Dataset excerpts:
────────────────────

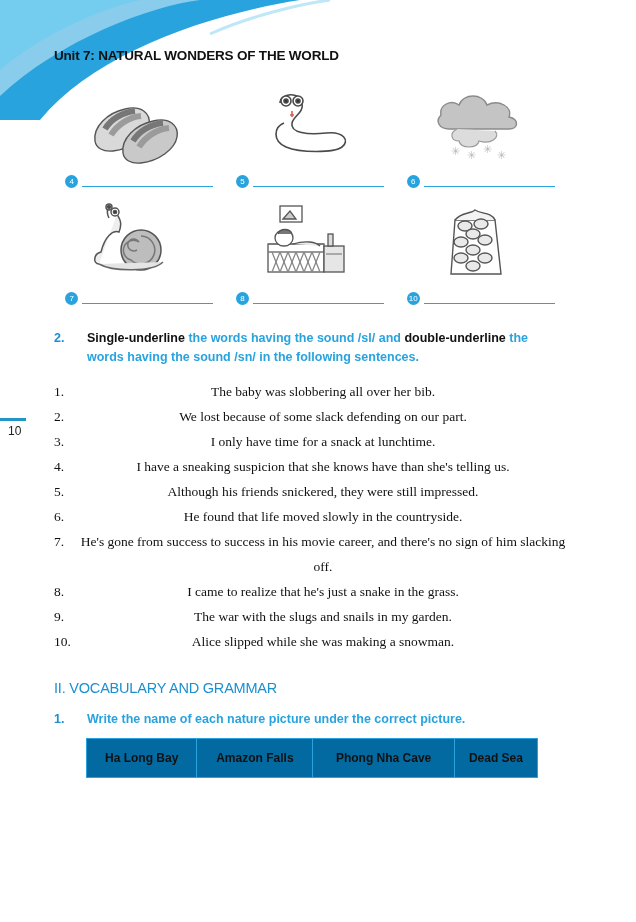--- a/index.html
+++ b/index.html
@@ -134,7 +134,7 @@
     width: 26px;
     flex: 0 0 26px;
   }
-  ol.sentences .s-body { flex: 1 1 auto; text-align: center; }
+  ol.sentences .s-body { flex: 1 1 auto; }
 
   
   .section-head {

────────────────────

WHAT IS NEEDED
Wherever a line contains the string "auto", copy that line from the data.

EXPECTED ANSWER
-  ol.sentences .s-body { flex: 1 1 auto; text-align: center; }
+  ol.sentences .s-body { flex: 1 1 auto; }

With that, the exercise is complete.